The Great Firefly Lane Debate: Book vs. Show

I saw Firefly Lane first late last year when it first came on Netflix – as I generally like to watch shows/movies based on popular books. It seems like if someone wanted a book enough to buy the rights and make a show, it must be pretty good.

So, last year I watched the show, and I read the book last week. Which is better? The answer was pretty straightforward, at least to me. The book wins hands down, and I will tell you why in a bit.


About Firefly Lane

Firefly Lane
Firefly Lane

In the turbulent summer of 1974, Kate Mularkey has accepted her place at the bottom of the eighth-grade social food chain. Then, to her amazement, the “coolest girl in the world” moves in across the street and wants to be her friend. Tully Hart seems to have it all—beauty, brains, ambition. On the surface, they are as opposite as two people can be: Kate, doomed to be forever uncool, with a loving family who mortifies her at every turn. Tully is steeped in glamour and mystery, but with a secret destroying her. They make a pact to be best friends forever; by summer’s end, they’ve become inseparable.
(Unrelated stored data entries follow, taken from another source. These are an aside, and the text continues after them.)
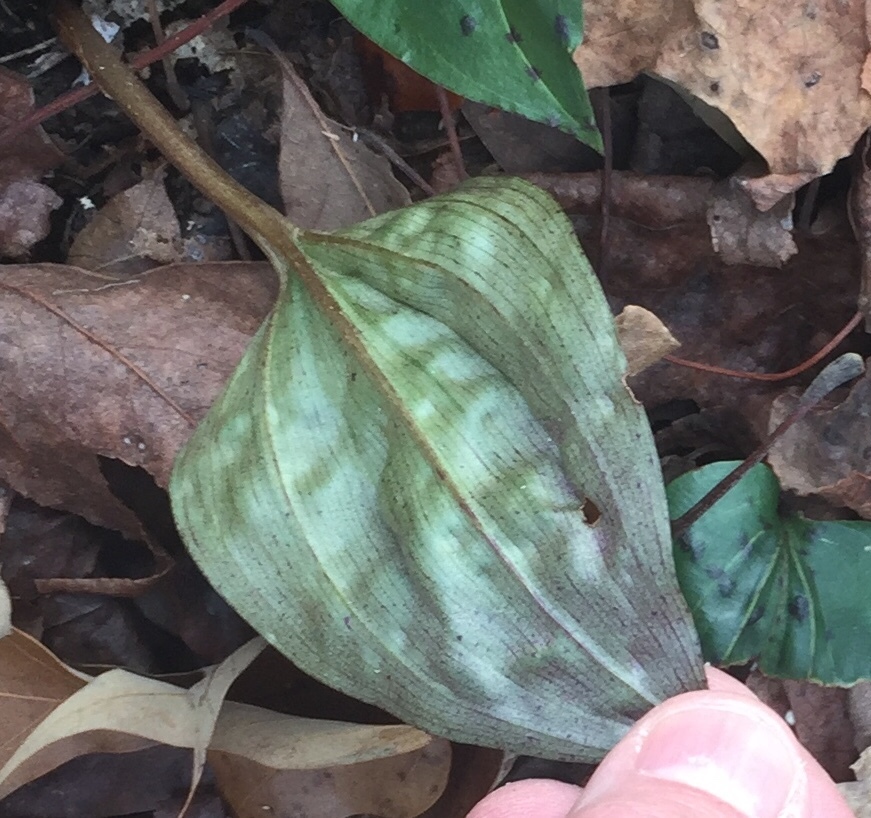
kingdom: Plantae
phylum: Tracheophyta
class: Liliopsida
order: Asparagales
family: Orchidaceae
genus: Tipularia
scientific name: Tipularia discolor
Spanning more than three decades and playing out across the ever-changing face of the Pacific Northwest, Firefly Lane is the poignant, powerful story of two women and the friendship that becomes the bulkhead of their lives.

~ Synopsis from GoodReads


Thoughts on the Show

Starring Katherine Heigl, Sarah Chalke, and Ben Lawson, this is a mini-series of about ten episodes.
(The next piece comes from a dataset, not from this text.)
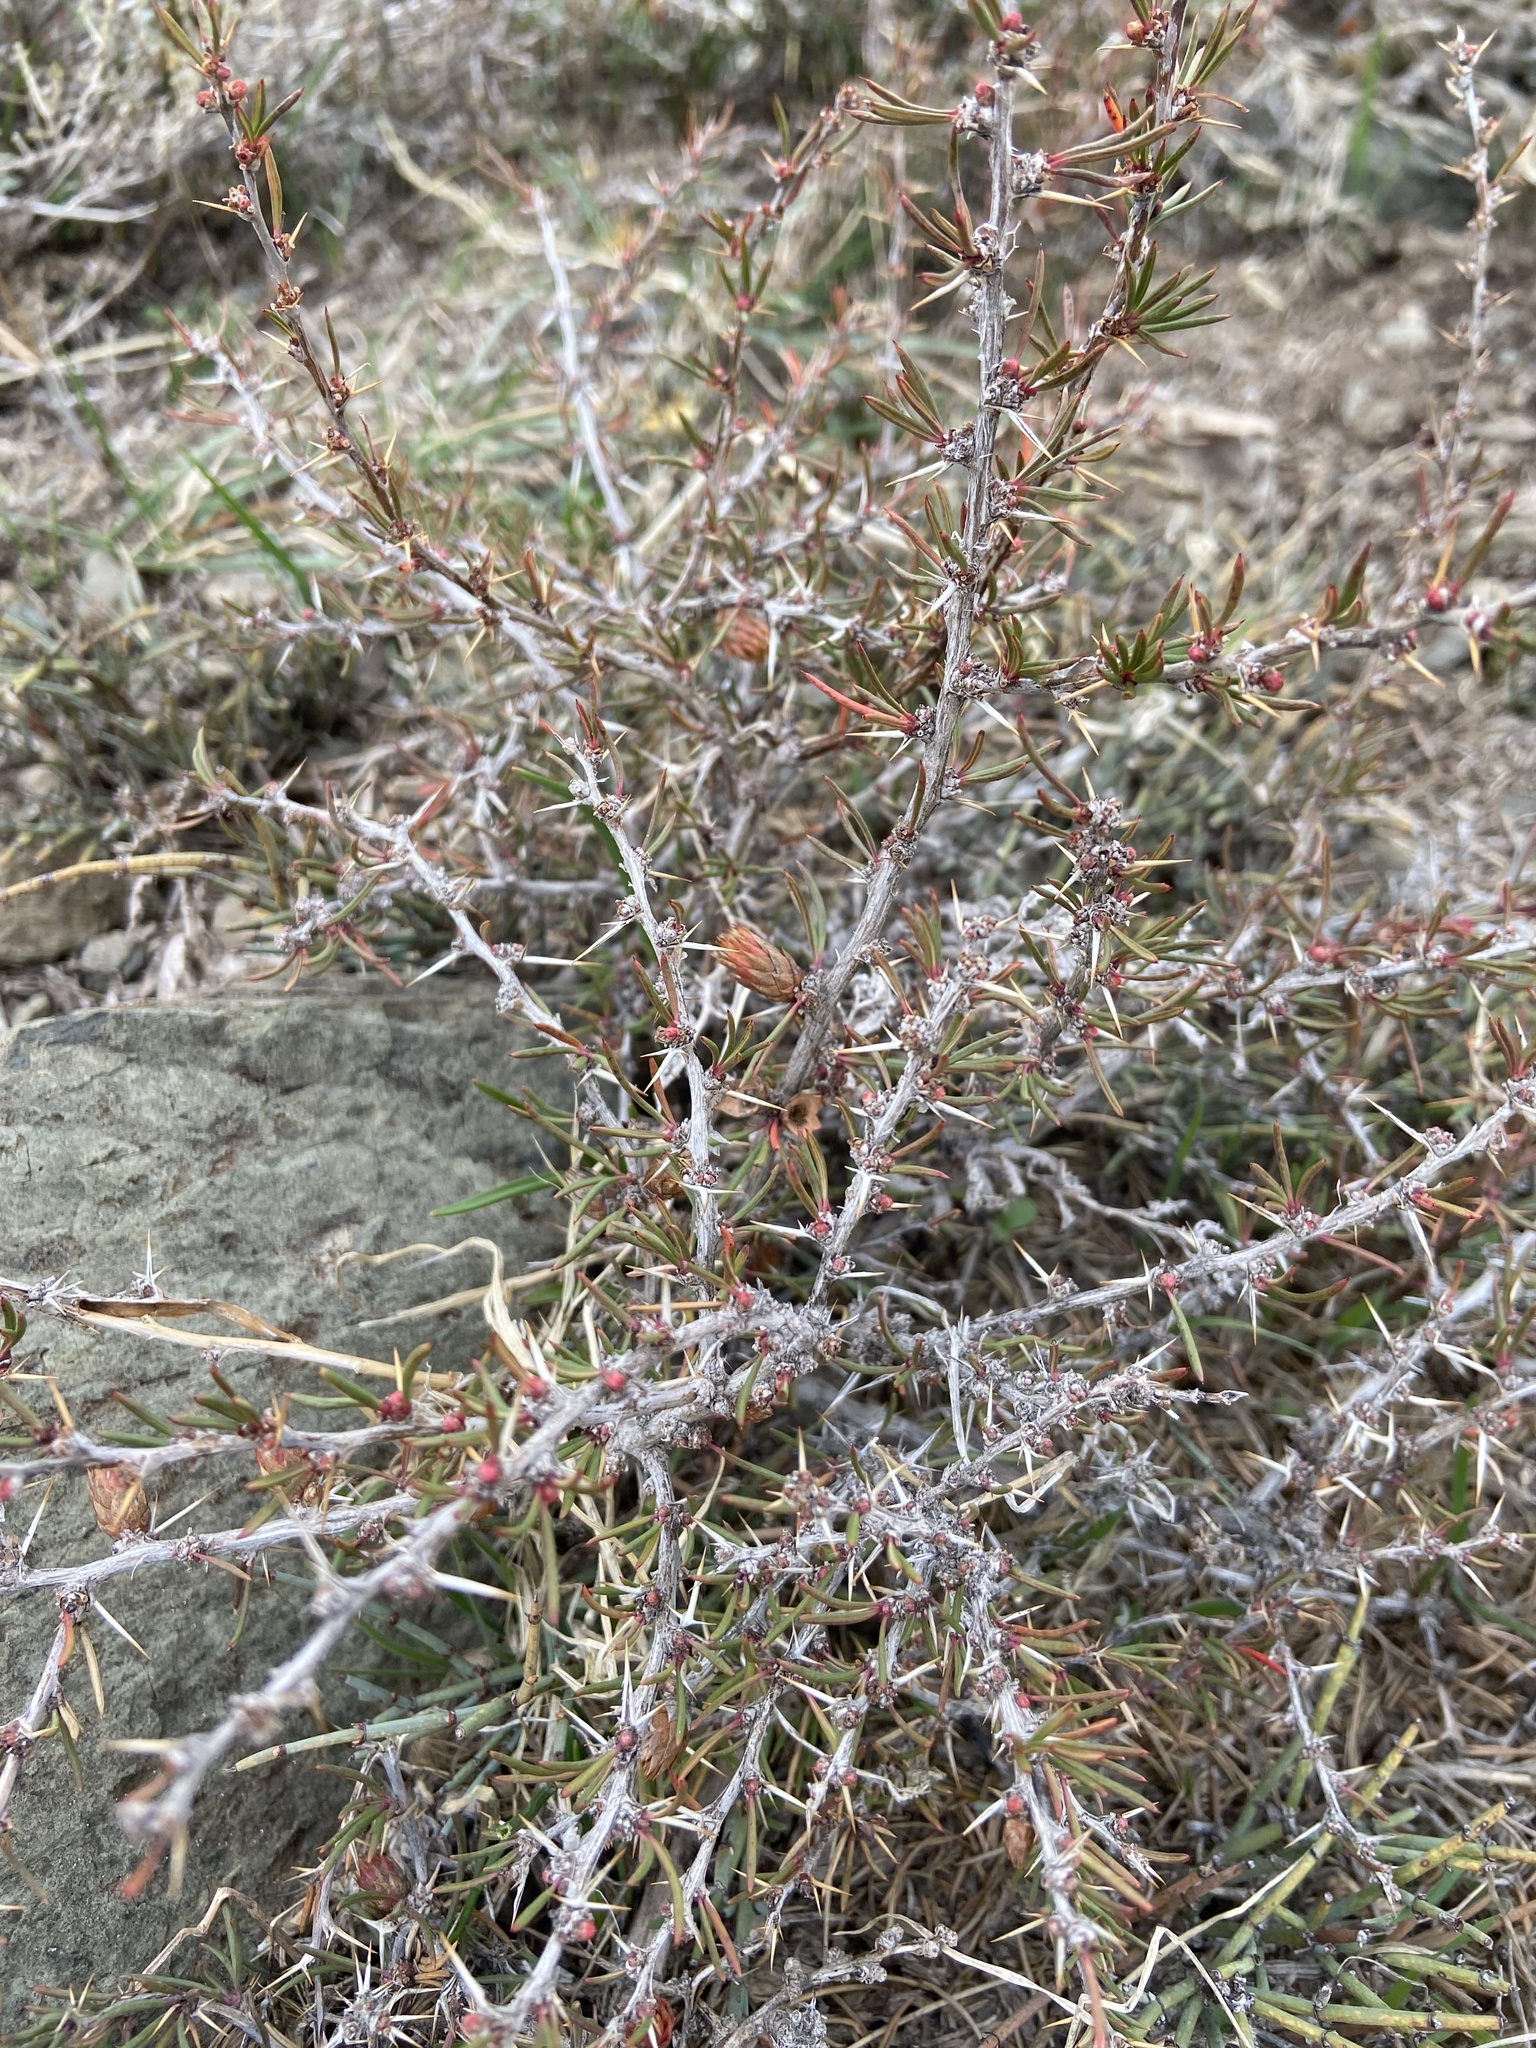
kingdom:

Katherine plays Tully Hart – the magnetic career-driven girl, and Sarah plays Kate – the homely foil.

I liked the first few episodes of the show, which focus on their teenage years. The teen Kate and Tully (played by Roan Curtis and Ali Skovbye, respectively) are fabulous, and I was gunning for their friendship.

Teen Tully and Kate

Alas! They grow up and are replaced by a tired-looking Heigl and Chalke all too soon. The story also gets incredibly clichéd, veering into rom-com territory. The 80s costumes get too ridiculous, and the acting was beyond hammy.

Heigl and Chalke playing Tully and Kate in the 80s

By the seventh episode, I was exhausted with all the soap-style drama and could not just deal with the weird cheap-looking costumes and lighting.

This series was a DNF.


Thoughts on the Book

I found the book miles better than the show.
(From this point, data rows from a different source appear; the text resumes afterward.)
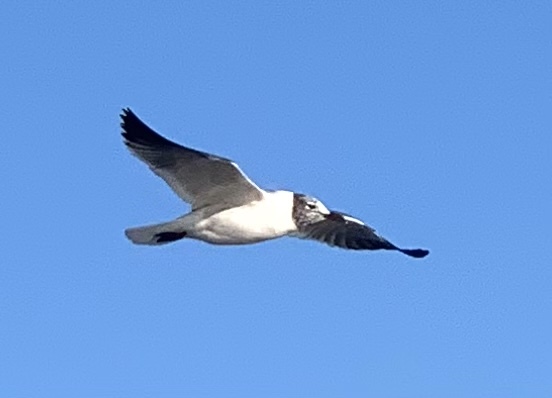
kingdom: Animalia
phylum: Chordata
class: Aves
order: Charadriiformes
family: Laridae
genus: Leucophaeus
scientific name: Leucophaeus atricilla
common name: Laughing gull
For one, it sticks to a more straightforward storyline. Kristin Hannah paints a rich picture of friendship, love, loss, joy, sorrow, highs, and lows – just snapshots from a typical person’s life. The show segued into all sorts of side plots (to make it to ten episodes, I think). The book knows this is a simple friendship story, is happy with the premise, and nails it perfectly.

The book is on the corny side, no doubt, but if you are in the mood for a woman’s fiction kind of book with relatable characters and have some nostalgia about life in the 70s and 80s, this book would work for you. In short, read the book, skip the series.